Aim of the task:
Beneath this instruction is a block of data; output from it exactly the lines that run from the one containing "52: (941, 372, 13.54)" through the one containing "50: (830, 350, 11.83)", inclusive.

(Records contained in a dataset)

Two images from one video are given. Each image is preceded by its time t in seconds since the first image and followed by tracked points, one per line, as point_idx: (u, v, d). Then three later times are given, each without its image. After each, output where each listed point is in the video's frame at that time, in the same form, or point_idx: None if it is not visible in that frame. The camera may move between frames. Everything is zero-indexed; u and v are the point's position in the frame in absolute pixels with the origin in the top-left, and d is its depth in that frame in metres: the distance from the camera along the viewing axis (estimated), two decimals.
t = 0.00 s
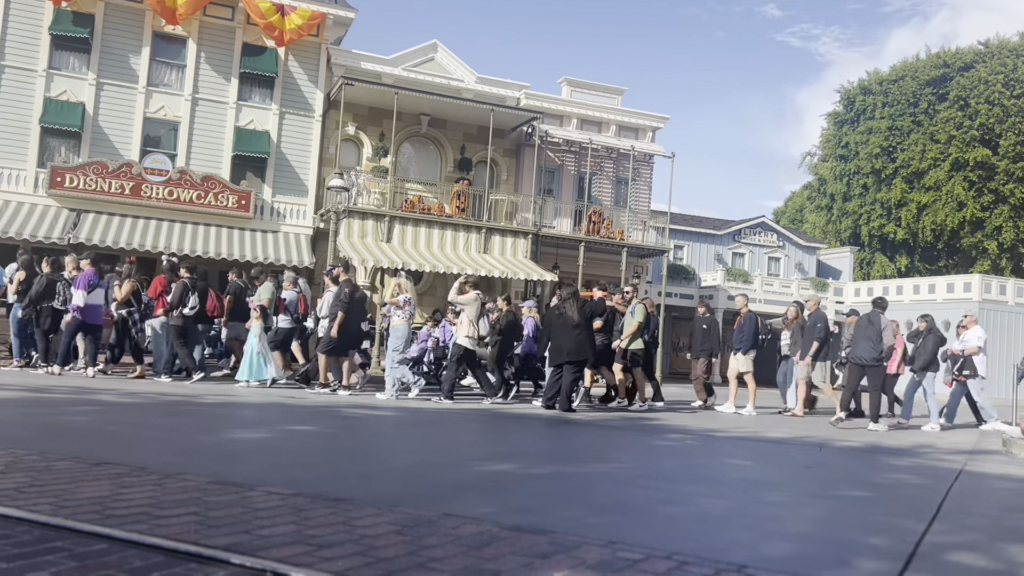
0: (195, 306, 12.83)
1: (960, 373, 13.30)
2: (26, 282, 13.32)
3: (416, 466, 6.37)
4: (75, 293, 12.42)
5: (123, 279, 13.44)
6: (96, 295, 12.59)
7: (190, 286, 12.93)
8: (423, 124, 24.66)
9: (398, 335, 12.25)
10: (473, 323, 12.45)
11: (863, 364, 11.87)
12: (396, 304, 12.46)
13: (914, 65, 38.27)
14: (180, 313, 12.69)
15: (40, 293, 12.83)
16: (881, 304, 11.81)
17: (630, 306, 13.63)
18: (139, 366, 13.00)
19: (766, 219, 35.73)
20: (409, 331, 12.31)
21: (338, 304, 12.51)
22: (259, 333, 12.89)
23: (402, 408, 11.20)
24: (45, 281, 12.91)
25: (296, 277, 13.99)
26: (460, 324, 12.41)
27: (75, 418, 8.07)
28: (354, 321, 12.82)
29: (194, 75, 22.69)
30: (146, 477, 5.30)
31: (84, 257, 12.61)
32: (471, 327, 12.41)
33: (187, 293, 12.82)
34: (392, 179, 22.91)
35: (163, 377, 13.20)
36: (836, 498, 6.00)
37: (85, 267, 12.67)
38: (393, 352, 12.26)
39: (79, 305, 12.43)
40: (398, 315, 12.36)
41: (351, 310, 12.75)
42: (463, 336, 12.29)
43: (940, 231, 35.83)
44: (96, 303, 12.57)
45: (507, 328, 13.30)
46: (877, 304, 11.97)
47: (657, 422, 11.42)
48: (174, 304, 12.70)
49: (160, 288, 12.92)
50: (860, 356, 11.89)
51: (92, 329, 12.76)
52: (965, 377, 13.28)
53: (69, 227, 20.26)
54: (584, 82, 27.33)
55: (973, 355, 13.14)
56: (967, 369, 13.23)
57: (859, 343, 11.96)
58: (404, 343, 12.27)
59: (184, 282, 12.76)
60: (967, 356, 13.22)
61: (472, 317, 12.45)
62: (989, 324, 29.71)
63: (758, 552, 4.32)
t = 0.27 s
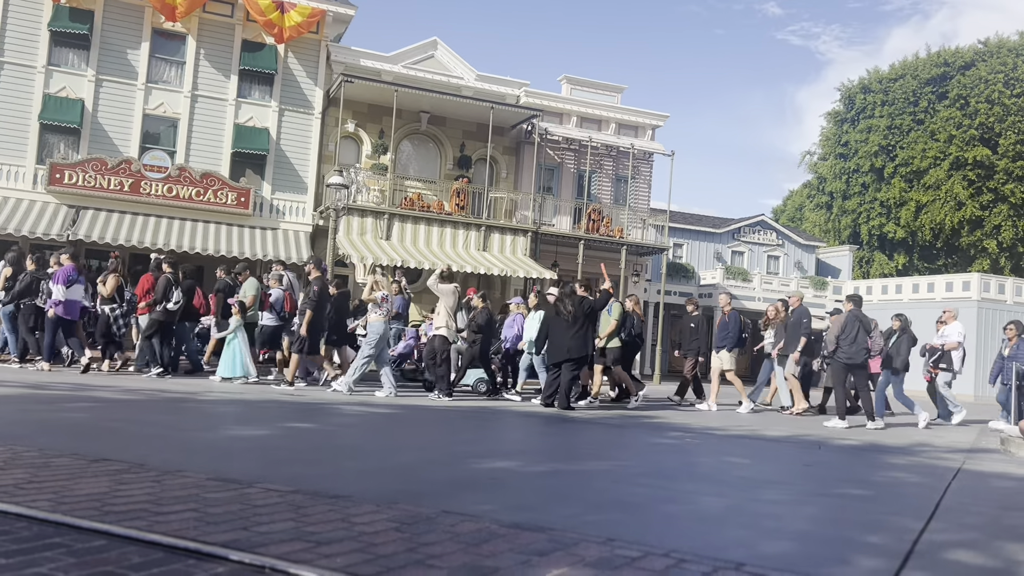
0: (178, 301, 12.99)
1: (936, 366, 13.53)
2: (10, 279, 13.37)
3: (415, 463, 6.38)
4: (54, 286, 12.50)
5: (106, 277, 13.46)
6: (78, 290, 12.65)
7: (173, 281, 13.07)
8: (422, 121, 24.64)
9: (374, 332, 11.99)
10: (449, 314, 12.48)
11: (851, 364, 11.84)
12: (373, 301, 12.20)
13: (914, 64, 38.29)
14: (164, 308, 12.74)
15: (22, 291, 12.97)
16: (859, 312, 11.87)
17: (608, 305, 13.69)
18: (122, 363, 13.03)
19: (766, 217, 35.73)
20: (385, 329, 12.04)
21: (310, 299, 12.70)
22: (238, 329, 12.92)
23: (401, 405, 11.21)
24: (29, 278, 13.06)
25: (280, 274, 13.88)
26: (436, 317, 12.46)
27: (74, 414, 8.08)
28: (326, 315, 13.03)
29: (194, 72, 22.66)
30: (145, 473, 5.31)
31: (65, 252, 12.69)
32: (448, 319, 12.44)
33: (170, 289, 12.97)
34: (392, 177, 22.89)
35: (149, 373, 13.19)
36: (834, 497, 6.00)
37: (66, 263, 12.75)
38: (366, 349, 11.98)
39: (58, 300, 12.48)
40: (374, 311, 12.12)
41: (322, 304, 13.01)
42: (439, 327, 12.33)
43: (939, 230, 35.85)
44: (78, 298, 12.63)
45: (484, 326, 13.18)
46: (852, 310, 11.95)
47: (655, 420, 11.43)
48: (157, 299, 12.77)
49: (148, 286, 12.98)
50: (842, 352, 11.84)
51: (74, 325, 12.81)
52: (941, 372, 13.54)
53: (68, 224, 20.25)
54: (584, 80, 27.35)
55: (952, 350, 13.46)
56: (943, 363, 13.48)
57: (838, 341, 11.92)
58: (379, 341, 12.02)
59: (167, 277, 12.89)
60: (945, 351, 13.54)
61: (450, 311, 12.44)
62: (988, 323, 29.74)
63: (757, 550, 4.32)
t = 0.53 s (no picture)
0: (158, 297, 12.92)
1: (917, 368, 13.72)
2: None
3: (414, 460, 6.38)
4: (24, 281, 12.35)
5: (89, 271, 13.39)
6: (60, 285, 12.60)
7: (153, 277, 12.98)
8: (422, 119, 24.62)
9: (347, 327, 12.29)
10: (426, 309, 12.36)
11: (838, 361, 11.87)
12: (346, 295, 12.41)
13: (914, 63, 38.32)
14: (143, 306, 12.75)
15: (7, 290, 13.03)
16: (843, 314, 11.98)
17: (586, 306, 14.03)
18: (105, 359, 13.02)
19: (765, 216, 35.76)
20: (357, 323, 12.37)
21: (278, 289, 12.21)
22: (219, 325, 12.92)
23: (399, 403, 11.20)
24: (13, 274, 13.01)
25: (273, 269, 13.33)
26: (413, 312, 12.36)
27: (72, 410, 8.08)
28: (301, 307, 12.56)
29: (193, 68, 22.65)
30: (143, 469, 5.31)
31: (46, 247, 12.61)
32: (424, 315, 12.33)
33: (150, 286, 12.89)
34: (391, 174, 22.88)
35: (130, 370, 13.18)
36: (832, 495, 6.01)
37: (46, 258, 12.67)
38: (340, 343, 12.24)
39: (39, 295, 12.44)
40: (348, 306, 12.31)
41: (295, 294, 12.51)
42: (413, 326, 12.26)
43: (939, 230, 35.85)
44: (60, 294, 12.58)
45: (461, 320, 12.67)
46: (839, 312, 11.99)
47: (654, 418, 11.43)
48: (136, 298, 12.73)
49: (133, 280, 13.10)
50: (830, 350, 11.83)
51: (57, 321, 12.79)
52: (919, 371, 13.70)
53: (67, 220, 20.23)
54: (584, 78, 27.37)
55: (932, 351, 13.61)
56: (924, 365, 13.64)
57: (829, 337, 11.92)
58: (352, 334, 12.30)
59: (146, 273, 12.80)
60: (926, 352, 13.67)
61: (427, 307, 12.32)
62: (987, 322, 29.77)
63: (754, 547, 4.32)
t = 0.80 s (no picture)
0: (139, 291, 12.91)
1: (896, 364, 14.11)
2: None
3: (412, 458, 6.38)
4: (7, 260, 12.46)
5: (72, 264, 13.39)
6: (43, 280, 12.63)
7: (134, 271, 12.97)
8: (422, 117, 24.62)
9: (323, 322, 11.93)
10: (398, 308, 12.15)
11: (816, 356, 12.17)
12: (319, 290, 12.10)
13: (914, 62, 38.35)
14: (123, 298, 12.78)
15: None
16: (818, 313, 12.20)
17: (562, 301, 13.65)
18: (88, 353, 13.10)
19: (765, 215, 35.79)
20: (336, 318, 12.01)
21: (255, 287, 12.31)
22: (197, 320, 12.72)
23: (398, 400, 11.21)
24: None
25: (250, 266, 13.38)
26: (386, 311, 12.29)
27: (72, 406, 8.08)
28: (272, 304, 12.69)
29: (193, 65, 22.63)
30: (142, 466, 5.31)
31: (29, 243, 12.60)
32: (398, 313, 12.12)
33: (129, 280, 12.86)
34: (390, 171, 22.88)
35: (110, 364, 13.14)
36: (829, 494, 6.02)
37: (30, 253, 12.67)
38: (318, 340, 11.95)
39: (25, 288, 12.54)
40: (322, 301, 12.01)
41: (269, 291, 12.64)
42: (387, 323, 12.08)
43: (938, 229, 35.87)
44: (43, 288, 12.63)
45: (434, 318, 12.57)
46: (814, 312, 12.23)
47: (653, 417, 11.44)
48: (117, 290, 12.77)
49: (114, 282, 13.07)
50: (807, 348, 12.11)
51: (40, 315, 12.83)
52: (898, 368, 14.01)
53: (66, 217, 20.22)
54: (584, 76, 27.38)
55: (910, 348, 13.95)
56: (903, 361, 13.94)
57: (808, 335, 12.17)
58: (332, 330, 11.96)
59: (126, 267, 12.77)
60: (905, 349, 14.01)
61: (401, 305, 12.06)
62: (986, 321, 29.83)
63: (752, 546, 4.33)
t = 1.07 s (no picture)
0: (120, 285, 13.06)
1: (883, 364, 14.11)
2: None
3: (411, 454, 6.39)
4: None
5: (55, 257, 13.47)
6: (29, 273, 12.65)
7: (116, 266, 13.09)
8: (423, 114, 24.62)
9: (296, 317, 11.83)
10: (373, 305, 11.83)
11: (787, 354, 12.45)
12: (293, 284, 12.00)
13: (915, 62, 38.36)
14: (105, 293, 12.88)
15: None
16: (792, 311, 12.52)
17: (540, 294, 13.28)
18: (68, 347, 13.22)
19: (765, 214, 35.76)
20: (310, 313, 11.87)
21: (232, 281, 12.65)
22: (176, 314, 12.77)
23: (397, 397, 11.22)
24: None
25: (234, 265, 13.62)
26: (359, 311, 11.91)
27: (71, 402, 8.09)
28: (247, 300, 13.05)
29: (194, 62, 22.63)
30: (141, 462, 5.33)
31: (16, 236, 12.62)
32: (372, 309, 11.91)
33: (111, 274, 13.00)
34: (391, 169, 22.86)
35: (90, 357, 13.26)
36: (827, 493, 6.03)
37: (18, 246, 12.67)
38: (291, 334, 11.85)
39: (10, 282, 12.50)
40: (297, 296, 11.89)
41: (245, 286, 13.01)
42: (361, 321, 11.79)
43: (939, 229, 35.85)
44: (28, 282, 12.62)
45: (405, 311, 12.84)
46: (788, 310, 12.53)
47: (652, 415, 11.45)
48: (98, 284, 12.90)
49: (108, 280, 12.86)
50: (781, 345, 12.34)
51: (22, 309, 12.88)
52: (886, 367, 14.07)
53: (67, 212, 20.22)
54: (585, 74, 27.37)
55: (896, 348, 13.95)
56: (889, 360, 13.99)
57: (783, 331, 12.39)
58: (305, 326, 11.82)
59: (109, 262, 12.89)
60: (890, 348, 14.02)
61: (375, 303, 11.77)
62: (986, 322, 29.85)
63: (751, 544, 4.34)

* * *

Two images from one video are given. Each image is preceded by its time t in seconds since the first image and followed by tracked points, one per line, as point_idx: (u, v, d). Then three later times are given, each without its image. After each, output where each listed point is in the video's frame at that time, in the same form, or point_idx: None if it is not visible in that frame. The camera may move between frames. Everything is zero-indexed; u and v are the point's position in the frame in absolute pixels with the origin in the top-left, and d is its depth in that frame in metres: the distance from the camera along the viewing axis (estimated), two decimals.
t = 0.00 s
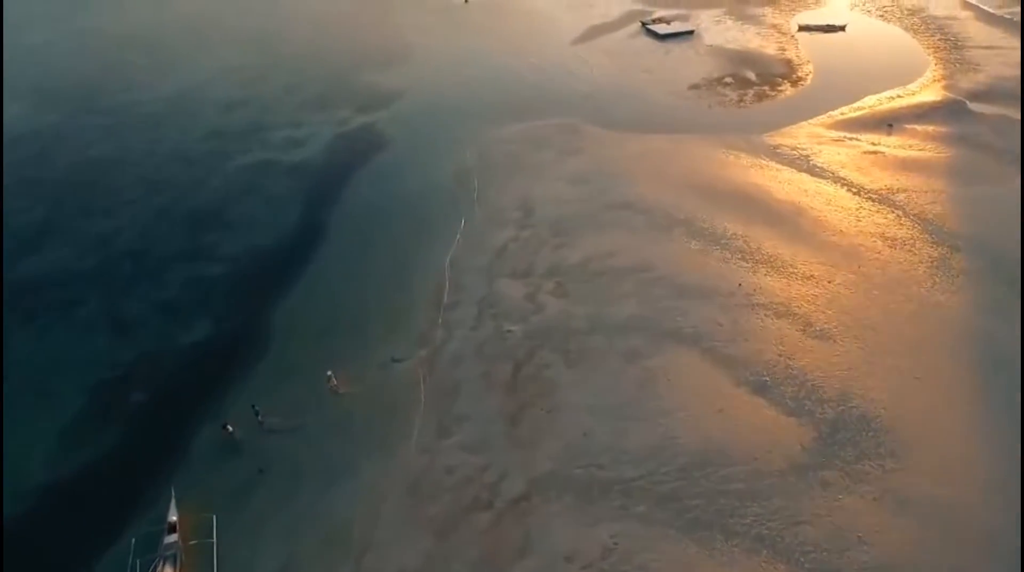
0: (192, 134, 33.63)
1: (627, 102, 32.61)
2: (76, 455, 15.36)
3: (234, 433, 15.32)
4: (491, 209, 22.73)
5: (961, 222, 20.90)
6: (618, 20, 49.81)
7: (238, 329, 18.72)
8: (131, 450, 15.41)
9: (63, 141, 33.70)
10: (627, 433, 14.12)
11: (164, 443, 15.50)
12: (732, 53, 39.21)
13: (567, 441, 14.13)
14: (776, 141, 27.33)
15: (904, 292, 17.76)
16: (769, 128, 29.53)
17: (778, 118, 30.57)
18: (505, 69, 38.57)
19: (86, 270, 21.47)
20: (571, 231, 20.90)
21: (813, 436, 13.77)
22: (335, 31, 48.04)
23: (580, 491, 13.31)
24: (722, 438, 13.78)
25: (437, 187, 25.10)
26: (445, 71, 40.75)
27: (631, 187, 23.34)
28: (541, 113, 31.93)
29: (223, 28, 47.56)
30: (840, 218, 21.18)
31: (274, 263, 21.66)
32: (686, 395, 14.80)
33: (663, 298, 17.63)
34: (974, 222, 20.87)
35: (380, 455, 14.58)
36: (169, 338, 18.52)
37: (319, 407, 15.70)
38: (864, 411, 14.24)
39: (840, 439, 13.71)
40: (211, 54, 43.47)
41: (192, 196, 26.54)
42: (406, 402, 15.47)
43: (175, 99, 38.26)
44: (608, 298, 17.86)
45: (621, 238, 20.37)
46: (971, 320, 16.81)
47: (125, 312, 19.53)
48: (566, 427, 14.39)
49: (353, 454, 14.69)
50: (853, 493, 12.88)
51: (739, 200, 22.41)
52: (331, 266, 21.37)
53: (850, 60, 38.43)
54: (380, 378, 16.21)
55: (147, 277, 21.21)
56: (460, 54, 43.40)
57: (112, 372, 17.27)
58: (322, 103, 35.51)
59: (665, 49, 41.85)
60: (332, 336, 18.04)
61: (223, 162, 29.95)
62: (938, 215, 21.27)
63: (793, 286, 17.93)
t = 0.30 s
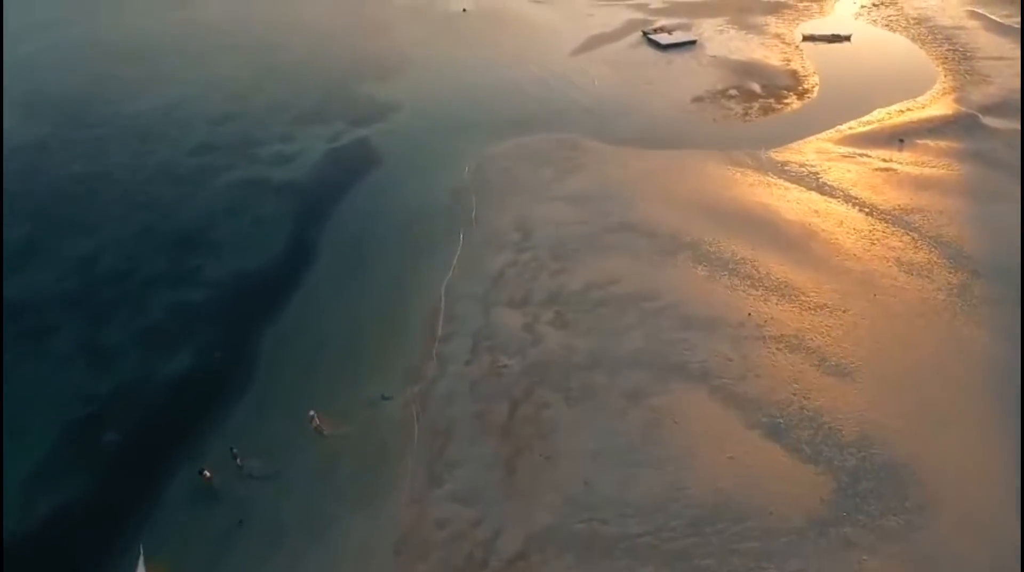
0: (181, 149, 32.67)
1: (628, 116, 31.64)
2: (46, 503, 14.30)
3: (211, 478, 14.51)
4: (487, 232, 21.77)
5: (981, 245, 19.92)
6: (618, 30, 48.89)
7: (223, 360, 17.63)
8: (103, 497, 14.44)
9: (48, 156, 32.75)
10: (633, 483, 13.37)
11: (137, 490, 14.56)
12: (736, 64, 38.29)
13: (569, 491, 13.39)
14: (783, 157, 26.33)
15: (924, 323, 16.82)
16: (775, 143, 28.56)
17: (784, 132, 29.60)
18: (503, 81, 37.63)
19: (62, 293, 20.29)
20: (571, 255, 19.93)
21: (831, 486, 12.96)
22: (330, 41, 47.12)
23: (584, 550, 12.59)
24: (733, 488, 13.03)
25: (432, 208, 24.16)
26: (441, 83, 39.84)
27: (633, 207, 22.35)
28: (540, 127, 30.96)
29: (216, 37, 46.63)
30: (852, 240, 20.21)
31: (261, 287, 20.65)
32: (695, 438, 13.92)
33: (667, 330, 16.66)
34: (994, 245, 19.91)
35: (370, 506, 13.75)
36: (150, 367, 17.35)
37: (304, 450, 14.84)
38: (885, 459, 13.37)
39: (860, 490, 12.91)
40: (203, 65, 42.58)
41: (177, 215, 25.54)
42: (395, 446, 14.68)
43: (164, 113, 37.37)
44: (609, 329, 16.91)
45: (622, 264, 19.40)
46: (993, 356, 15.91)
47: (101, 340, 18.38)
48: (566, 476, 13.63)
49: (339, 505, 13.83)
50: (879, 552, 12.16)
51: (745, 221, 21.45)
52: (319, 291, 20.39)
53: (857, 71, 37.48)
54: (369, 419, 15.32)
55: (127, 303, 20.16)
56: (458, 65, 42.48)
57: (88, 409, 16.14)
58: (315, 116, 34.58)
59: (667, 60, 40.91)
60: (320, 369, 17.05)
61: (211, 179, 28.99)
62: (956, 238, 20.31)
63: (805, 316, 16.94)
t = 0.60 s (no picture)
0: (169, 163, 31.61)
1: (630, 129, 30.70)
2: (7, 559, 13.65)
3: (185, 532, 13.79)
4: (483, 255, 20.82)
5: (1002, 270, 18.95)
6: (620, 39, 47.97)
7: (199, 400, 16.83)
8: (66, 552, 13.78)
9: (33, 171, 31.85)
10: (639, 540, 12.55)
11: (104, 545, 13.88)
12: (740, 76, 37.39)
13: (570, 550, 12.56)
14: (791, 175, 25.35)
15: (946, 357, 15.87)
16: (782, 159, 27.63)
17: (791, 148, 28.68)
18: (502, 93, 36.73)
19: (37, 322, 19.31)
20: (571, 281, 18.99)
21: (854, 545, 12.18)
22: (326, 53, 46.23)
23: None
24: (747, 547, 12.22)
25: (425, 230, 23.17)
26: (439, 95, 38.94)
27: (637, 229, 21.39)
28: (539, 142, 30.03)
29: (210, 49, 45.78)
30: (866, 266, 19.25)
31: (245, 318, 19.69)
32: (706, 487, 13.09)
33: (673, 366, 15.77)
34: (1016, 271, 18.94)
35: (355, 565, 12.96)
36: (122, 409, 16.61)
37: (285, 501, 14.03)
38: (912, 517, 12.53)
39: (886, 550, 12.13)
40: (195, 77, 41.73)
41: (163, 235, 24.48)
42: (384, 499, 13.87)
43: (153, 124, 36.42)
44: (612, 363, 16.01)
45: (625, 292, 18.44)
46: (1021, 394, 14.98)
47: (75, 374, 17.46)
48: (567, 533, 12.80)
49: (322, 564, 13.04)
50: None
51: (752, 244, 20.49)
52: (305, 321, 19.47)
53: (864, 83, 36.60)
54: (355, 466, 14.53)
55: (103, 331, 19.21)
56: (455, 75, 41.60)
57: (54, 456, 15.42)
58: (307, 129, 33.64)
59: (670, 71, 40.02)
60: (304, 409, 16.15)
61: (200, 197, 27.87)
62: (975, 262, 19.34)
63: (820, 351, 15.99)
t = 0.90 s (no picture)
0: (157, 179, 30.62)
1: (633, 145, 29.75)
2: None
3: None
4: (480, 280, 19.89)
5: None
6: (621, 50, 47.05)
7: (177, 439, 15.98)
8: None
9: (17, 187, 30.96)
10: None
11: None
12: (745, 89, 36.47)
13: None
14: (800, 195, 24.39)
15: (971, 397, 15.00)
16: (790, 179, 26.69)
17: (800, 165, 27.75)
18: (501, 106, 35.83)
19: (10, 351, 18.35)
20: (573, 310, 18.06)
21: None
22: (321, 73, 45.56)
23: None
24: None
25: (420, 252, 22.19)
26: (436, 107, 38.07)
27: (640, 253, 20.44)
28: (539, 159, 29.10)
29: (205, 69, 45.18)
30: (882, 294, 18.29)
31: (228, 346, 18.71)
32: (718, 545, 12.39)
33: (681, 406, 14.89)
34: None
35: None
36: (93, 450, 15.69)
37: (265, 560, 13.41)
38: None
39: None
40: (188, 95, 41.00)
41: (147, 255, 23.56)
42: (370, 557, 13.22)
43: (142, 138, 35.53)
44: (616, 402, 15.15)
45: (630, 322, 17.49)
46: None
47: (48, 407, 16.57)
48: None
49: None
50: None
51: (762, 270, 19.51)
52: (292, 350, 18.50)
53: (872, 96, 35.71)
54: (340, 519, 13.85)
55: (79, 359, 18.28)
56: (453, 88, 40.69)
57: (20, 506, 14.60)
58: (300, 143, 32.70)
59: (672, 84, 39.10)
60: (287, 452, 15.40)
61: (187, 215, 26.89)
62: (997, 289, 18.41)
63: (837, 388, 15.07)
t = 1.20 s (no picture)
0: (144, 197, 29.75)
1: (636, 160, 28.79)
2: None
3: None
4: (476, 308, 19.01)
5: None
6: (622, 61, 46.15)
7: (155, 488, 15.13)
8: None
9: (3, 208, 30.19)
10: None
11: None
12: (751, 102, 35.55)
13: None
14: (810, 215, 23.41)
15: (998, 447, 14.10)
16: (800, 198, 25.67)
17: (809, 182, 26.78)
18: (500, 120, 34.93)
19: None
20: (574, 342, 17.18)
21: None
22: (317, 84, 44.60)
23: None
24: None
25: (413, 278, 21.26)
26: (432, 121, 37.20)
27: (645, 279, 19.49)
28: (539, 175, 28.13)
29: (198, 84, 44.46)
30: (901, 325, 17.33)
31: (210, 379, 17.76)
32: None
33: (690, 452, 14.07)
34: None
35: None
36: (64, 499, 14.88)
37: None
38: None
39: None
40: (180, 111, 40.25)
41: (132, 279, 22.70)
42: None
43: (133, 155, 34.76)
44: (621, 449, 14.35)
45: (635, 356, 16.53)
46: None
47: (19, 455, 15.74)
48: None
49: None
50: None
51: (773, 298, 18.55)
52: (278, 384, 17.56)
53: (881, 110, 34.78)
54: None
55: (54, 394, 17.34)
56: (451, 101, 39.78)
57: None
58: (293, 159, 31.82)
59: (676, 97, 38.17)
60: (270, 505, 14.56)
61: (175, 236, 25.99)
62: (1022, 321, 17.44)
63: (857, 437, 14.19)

Written answer:
52: (941, 372, 13.54)
53: (68, 224, 20.25)
54: (584, 80, 27.35)
55: (952, 350, 13.46)
56: (943, 363, 13.48)
57: (838, 341, 11.92)
58: (379, 341, 12.02)
59: (167, 277, 12.89)
60: (945, 351, 13.54)
61: (450, 311, 12.44)
62: (988, 323, 29.74)
63: (757, 550, 4.32)
t = 0.53 s (no picture)
0: (158, 297, 12.92)
1: (917, 368, 13.72)
2: None
3: (414, 460, 6.38)
4: (24, 281, 12.35)
5: (89, 271, 13.39)
6: (60, 285, 12.60)
7: (153, 277, 12.98)
8: (422, 119, 24.62)
9: (347, 327, 12.29)
10: (426, 309, 12.36)
11: (838, 361, 11.87)
12: (346, 295, 12.41)
13: (914, 63, 38.32)
14: (143, 306, 12.75)
15: (7, 290, 13.03)
16: (843, 314, 11.98)
17: (586, 306, 14.03)
18: (105, 359, 13.02)
19: (765, 216, 35.76)
20: (357, 323, 12.37)
21: (278, 289, 12.21)
22: (219, 325, 12.92)
23: (399, 403, 11.20)
24: (13, 274, 13.01)
25: (273, 269, 13.33)
26: (413, 312, 12.36)
27: (72, 410, 8.08)
28: (301, 307, 12.56)
29: (193, 68, 22.65)
30: (143, 469, 5.31)
31: (46, 247, 12.61)
32: (424, 315, 12.33)
33: (150, 286, 12.89)
34: (391, 174, 22.88)
35: (130, 370, 13.18)
36: (832, 495, 6.01)
37: (46, 258, 12.67)
38: (340, 343, 12.24)
39: (39, 295, 12.44)
40: (348, 306, 12.31)
41: (295, 294, 12.51)
42: (413, 326, 12.26)
43: (939, 230, 35.85)
44: (60, 294, 12.58)
45: (461, 320, 12.67)
46: (839, 312, 11.99)
47: (654, 418, 11.43)
48: (136, 298, 12.73)
49: (133, 280, 13.10)
50: (830, 350, 11.83)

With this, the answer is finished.